Is it seen as too specialist, elitist or plain confusing? Slow Food stands at the crossroads of ecology and gastronomy, ethics and pleasure. It opposes the standardisation of taste and culture, and the unrestrained power of the food industry multinationals and industrial agriculture. They believe in the concept of neo-gastronomy – recognition of the strong connections between plate, planet, people and culture.
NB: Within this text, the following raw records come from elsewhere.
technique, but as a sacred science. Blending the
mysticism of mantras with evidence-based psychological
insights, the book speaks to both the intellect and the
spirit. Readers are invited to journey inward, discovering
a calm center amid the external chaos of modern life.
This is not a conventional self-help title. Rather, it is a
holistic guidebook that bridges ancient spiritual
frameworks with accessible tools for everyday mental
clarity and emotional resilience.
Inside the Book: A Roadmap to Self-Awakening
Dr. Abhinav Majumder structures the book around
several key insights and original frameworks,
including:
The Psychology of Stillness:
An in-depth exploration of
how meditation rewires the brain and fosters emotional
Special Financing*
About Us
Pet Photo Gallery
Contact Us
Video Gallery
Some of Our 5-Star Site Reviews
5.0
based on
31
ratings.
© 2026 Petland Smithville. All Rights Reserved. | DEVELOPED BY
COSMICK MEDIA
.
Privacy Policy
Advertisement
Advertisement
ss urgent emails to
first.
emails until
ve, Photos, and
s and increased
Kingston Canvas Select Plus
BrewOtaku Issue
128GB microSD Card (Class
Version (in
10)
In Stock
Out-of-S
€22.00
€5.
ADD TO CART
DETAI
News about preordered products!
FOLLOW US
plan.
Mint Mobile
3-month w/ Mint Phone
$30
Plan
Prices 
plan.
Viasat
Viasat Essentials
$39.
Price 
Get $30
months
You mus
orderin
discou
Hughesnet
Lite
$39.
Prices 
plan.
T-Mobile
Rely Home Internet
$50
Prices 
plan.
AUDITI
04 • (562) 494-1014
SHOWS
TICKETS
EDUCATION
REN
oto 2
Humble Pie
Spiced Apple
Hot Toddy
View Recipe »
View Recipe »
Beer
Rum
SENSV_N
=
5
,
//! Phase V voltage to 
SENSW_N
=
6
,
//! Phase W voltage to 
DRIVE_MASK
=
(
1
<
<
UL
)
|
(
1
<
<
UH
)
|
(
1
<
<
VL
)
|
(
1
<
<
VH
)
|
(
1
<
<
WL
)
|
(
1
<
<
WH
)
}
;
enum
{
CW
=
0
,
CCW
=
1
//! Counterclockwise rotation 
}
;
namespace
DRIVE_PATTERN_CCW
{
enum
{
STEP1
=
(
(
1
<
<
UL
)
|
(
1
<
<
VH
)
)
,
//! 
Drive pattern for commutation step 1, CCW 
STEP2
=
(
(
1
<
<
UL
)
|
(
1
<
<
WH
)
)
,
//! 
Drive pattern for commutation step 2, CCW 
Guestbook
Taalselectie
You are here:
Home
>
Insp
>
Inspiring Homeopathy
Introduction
Its manifesto is more brutal in describing their philosophy:
“we are enslaved by speed and have all succumbed to the same insidious virus”;
“many suitable doses of guaranteed sensual pleasure and slow, long-lasting enjoyment preserve us from the contagion of the multitude who mistake frenzy for efficiency”; and
“a firm defence of quiet material pleasure is the only way to oppose the universal folly of fast life”.
 
Personally, I find Slow Food movement restricted to the elite and the more fortunate. Organic produce and free range beasties all sound nice and noble but how feasible is it for the average household with one income, 2.5 kids and a pet dog? 

On a more philosophical side, their vocabulary is littered with terms resembling a lexical cross between Stalinism and religion. Words like ‘conviva’, ‘presidia’, ‘arks’ and ‘terra madre’. Does that sound like a new faction of Scientology or does it simply reflect the Italian anarcho-syndicalist origins of the movement? Internationally, the Slow Food has ambitious hopes of running a University of Gastronomic Sciences, ‘the Ark Commission’, the Slow Movement Youth Movement, Cuttaslow and Terra Madre Chefs. All these are to be funded by local memberships alone, which seem illogical as well as impossible.

So, does this remind you of another Italian organisation with claims to universality, a charismatic, strong central ruler whose word is law, a special vocabulary of its own, and whose finances depend on the contributions of the faithful? Is Slow Food awaiting a huge corporate sponsor, a Martin Luther or a preaching Tom Cruise? You decide. How might its reformation be made to work?